Looking through these images, the snail shell caught my eye. Does anybody know what type of snail this is and could provide a little background information about it? Thanks,

David


----------



## John P. (Nov 24, 2004)

I also wonder how he is able to keep alage away using just HC in that tank? No standard "fast growers" in there. I wonder what his dosing regimen is?


----------



## PondPimp (Dec 16, 2004)

Nerite possibly? 

Jonathan...


----------



## amber2461 (Jun 15, 2004)

It is a Neritina Natalensis ... I have 2 in my tanks, they do quite a good job of cleaning up algae.


----------



## david lim (Mar 30, 2004)

I was thinking nerite but wasn't sure. I haven't had any experience with these snails. All I know is that they keep the glass real clean and can't breed in a fw aquarium. Does anyone know where some are available in America? 

Amber- 
how large is your tank and what other algae eaters does it house? 
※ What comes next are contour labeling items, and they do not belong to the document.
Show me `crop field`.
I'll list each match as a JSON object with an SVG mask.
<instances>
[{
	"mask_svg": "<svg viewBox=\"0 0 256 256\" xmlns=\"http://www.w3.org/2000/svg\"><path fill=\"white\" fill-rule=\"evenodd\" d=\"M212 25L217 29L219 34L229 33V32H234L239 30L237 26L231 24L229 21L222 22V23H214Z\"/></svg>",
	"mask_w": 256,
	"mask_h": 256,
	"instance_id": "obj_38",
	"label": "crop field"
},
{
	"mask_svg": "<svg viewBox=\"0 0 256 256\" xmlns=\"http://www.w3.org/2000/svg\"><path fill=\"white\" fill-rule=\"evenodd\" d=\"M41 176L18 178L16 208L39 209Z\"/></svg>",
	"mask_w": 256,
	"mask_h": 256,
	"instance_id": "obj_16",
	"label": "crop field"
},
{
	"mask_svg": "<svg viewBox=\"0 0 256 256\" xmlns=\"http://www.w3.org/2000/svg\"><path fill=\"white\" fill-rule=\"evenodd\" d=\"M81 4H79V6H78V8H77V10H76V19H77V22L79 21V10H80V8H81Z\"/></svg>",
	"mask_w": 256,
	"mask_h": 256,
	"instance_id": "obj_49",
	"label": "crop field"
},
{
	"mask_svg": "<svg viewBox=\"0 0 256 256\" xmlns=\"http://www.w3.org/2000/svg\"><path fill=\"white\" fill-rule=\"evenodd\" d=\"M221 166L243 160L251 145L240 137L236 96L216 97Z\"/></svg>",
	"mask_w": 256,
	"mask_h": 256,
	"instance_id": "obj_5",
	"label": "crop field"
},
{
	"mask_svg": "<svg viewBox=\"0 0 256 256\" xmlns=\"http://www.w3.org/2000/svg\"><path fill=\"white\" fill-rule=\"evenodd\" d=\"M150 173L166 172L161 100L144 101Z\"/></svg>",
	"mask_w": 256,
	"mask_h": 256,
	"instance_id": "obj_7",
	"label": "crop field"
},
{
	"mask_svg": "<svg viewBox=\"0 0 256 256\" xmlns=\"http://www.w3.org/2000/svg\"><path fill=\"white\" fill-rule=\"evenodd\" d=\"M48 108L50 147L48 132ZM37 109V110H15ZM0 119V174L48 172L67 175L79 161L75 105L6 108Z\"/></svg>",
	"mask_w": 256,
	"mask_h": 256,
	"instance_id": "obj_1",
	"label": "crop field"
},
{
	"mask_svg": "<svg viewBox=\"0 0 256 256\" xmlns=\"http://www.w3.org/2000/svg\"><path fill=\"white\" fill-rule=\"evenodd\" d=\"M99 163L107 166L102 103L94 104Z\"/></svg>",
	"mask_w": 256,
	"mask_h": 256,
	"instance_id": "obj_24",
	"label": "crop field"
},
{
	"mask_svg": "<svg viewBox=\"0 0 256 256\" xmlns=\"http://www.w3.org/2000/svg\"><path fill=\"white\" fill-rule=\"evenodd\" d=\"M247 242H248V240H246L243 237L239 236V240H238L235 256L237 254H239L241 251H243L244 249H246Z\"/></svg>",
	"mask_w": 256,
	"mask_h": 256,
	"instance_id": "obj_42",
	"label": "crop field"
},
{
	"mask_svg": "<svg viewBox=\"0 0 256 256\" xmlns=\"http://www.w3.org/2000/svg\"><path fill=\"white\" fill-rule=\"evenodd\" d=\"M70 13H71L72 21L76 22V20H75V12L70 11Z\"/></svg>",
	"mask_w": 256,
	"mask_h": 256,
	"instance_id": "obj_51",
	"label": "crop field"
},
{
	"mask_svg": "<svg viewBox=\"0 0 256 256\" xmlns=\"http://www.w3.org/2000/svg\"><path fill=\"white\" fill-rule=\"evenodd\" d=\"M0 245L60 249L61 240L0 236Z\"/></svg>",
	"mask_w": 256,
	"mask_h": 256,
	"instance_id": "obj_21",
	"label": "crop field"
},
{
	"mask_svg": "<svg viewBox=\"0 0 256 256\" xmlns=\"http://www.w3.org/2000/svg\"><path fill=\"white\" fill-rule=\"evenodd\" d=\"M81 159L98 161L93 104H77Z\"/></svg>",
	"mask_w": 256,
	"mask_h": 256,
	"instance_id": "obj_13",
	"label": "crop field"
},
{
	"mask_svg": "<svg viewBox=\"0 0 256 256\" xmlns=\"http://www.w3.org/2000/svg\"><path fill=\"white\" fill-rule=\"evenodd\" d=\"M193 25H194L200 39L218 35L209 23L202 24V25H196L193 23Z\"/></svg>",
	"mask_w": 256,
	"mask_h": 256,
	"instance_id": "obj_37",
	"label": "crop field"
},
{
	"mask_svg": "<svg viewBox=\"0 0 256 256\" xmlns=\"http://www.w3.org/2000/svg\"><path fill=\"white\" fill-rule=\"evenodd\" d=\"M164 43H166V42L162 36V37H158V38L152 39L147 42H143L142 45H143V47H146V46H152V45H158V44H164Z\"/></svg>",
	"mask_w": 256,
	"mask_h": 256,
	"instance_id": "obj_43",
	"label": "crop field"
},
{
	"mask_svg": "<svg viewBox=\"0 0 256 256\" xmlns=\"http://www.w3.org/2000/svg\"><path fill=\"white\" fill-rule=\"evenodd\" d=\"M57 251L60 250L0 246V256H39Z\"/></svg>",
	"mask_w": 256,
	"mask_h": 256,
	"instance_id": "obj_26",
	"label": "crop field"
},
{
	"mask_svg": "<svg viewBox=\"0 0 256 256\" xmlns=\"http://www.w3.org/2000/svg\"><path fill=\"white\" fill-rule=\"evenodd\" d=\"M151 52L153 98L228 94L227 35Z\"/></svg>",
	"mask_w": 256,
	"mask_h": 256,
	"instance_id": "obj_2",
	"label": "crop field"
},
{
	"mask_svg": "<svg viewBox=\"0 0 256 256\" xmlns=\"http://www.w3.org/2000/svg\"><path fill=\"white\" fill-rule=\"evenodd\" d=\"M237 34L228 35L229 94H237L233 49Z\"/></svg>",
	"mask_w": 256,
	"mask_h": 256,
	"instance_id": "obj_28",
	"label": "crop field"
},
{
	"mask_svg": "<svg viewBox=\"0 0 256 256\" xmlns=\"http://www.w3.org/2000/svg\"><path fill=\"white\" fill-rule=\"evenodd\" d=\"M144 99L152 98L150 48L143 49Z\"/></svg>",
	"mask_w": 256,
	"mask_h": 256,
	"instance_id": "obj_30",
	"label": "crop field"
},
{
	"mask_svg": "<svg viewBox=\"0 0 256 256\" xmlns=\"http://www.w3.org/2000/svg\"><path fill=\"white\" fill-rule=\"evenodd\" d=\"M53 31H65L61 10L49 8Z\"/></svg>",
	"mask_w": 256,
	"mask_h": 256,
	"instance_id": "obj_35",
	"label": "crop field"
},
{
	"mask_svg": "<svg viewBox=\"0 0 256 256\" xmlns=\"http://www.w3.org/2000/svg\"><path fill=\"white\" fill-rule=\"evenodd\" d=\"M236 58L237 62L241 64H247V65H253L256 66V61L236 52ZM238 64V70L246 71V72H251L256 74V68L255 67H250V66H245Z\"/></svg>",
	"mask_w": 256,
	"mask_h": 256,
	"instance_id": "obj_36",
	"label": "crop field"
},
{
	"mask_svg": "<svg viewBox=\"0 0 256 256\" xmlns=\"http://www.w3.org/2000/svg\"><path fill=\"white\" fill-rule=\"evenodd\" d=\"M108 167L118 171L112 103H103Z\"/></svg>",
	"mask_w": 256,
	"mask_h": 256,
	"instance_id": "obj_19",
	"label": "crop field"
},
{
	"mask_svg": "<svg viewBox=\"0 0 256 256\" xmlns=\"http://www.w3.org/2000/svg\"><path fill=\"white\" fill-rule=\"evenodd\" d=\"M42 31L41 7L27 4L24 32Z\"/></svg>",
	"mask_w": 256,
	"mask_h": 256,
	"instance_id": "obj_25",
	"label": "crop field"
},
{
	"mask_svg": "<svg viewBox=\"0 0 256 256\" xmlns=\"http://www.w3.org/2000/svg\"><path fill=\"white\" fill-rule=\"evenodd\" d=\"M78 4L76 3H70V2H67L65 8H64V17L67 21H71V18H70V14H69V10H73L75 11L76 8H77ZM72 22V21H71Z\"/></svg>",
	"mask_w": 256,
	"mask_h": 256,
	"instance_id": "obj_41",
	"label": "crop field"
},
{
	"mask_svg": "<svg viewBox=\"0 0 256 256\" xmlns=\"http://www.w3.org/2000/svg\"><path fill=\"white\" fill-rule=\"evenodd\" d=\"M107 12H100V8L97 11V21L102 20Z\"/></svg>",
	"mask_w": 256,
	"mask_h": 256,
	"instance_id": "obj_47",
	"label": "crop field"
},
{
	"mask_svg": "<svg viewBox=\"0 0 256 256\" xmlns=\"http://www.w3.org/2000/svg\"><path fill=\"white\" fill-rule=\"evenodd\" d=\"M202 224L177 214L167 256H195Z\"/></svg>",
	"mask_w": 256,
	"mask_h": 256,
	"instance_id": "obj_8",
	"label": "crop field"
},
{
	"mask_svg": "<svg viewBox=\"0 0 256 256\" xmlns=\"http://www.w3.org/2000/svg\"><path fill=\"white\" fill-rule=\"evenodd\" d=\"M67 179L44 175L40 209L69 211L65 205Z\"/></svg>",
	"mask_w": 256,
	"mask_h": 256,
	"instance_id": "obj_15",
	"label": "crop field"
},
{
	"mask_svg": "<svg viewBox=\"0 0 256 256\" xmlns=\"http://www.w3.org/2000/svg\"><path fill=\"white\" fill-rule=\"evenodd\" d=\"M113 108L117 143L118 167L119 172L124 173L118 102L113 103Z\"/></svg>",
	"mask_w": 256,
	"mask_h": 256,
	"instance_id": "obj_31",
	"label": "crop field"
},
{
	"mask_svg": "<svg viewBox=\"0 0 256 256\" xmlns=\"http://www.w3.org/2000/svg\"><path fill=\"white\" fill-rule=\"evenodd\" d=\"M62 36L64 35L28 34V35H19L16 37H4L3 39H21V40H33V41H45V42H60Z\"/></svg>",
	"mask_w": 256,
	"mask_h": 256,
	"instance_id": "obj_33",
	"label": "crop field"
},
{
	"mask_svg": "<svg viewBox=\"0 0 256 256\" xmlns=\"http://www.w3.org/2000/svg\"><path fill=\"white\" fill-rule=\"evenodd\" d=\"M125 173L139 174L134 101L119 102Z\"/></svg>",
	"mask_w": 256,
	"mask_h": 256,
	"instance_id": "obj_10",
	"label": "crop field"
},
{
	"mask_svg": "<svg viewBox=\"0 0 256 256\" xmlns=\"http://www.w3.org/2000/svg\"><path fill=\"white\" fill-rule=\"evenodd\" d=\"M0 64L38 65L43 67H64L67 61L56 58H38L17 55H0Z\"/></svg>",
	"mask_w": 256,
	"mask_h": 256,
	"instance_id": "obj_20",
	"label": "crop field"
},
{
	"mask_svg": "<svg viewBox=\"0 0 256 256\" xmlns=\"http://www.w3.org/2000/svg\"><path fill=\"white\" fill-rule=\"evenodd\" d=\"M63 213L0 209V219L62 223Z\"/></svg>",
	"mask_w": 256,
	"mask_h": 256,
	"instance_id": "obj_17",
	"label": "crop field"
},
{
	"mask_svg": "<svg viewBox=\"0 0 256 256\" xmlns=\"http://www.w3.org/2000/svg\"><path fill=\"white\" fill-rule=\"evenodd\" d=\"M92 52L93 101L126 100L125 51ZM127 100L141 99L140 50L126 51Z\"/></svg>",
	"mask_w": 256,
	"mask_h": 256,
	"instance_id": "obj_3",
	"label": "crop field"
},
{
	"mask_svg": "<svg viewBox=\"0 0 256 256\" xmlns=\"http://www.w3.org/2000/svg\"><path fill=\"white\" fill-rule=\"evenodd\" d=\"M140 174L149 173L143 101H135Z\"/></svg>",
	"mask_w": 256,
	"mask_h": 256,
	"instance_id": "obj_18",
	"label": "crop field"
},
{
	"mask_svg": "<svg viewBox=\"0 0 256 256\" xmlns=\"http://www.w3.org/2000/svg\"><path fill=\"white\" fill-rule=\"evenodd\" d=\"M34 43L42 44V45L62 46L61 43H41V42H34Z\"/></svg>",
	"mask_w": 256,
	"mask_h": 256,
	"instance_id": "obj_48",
The example for Oliver's tank I used I can only see nerites as the algae cleaning preference and there doesn't seem to be very many. Oh well... more questions to ask him when he comes here to texas =).

David


----------



## PondPimp (Dec 16, 2004)

I get bunches during the summer off pond plants I bring in, might check with some local ponders if you cant find them elsewhere. 

Jonathan...


----------



## Cavan Allen (Jul 22, 2004)

The snails are indeed _Neritina natalensis_. They do breed in fresh water. The ones that don't are _N. reclivata_, a brackish snail native to Florida. Everyone seems to have them in Canada, but they are apparently quite difficult to obtain in the US. I'm still working on it myself...

http://perso.infonie.be/pomacea/neritina_natalensis_uk.htm


----------



## amber2461 (Jun 15, 2004)

Hi David

Sorry for the late reply, but it was CNY and the computer decided to take a break and threw a tantrum ... LOL

Am back now, the tank is a 20 gal long. It didn't house any other algae eaters but the 2 snails for at least 6 months, they did quite well by themselves but poop a lot. I recently added 2 ottos, a pair of Yamatos and a SAE.

They all get along fine with the 7 baby Pristellas and a pair of Rosey Barbs I have in that tank. It is a mismatch tank, as you can see by its inhabitants.

Cheers


----------



## fishyface (Feb 7, 2005)

amber2461 said:


> It is a Neritina Natalensis ... I have 2 in my tanks, they do quite a good job of cleaning up algae.


Hey amber, would love to know where you obtained these from! can ya help a fella out? [smilie=r:


----------



## amber2461 (Jun 15, 2004)

Sure, where are you at??? Big Al's at Richmond recently had a big batch come in, this was 2 weeks ago, they might still be there though. Be warned, they are asking for 5.99 each.

Cheers


----------



## fishyface (Feb 7, 2005)

excellent! thanks a pile...i'm going there today as fate might have it and will grab a few. they don't eat plants do they? anyhow, yah, i live in east vancouver, commercial drive area [smilie=h:


----------